Армейский капеллан, отправлявший обряд, легким кивком дал ей понять, что заметил ее появление, и предложил собравшимся спеть вместе с ним заупокойную молитву.
Серена не видела ничего, кроме гроба. Она знала, что сразу после смерти Кайл был похоронен на захламленном пустыре на берегу Красной реки под Ханоем. Теперь его останки покоились в бронзовом гробу под американским флагом. В волосах Серены сверкали снежинки, лицо обжигал холод. Ей было трудно поверить, что Кайл лежит здесь, в нескольких шагах от нее. Даже теперь, по прошествии долгого времени, ей было трудно представить, что он мертв.
Капеллан начал читать двадцать третий псалом:
– «Если я и пойду долиной смертной тени, не убоюсь зла, потому что Ты со мной...»
Серене вспомнился юный морской пехотинец, щеголявший в Сайгоне в футболке с надписью: «Если я и пойду долиной смертной тени, не убоюсь зла, поелику нет в той долине другого такого ничтожного сукина сына, как я...»
– «Так, благость и милость Твоя да сопровождают меня во все дни жизни моей, и я пребуду в доме Господнем многие дни», – закончил капеллан.
Потом спели еще один псалом, и капеллан заговорил о Кайле, рассказывая, каким замечательным, мужественным человеком он был; о том, что с детства он не внушал своим родителям иных чувств, кроме гордости; о его патриотизме и любви к родине, за которую он отдал жизнь.
Серене казалось, что говорят о каком-то другом Кайле. Она подумала, что, услышь Кайл эти слова, он себя бы не узнал.
Четверо военных в форме выступили вперед, подняли гроб и понесли его на улицу к поджидавшему катафалку. Серена и родители Кайла шагали следом, а за ними шли остальные.
Путь от храма до кладбища был недолог. Серене хотелось взять под руку миссис Андерсон, но пожилая женщина крепко сжимала пальцами черную сумочку, в ее походке чувствовалось напряжение, а покрасневшие глаза смотрели куда-то вдаль, словно она не желала замечать присутствия Серены.
Когда они остановились у края могилы, снег еще продолжал падать. Серена подумала, где сейчас находится Чак, почему он не приехал, и со стыдом поняла, что его отсутствие не удивило ее, а, скорее, принесло некоторое облегчение.

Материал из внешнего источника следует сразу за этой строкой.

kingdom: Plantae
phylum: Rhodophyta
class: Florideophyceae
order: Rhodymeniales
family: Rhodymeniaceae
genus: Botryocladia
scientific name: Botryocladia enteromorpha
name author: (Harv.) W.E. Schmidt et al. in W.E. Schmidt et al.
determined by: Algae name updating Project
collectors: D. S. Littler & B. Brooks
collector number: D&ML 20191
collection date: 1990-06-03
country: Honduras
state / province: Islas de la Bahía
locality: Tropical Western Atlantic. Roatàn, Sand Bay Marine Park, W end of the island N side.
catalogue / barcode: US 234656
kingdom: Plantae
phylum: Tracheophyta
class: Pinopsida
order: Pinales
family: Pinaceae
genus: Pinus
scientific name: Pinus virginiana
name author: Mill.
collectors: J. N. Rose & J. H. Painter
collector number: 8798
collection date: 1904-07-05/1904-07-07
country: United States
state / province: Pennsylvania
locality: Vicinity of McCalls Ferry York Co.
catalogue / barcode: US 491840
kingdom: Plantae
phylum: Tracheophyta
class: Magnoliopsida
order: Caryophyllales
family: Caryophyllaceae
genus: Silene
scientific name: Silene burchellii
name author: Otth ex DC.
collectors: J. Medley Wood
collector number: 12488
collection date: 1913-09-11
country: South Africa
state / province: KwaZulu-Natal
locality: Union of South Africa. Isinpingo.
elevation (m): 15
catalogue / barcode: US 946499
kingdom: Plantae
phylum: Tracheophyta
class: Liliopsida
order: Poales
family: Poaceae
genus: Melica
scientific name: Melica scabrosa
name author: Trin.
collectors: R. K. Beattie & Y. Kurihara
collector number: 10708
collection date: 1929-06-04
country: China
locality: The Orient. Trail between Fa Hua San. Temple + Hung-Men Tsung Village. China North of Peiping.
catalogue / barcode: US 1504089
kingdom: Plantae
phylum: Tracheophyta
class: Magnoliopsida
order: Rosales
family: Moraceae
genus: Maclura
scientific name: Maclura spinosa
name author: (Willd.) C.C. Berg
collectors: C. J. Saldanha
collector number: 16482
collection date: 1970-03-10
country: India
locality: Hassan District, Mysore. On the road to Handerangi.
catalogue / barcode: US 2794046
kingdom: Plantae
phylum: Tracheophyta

Она почти бессознательно присоединилась к голосам, возносившим молитву, чувствуя, как соленые слезы смешиваются со снегом на ее лице. Протрубил горнист, и человек в военной форме, сняв с гроба флаг, бережно свернул его и подал Серене. Она увидела истерзанное горем, заострившееся лицо миссис Андерсон, поймала на себе взгляд Ройда, полыхавший жгучей ненавистью.
Она медленно приложила полотнище к губам и поцеловала его. Это не был патриотический жест. Этим поцелуем она в последний раз прощалась с Кайлом. Она подошла к матери Кайла и с достоинством, способным поколебать даже каменное сердце, протянула ей флаг.
– Спасибо, – негромко произнесла женщина.
Отец Кайла ничего не сказал. Его суровое лицо оставалось неподвижным.
Серена отвернулась от супругов. Снег ложился на ее волосы, плечи и поднятый воротник пальто. Все кончено. Ей оставалось лишь вернуться в Сайгон, где ее ждет Чинь.
Глава 34
Как только в Париже были подписаны мирные соглашения, Габриэль встретилась со служащим северовьетнамского посольства, который с лета 1970 года поставлял ей кое-какие сведения.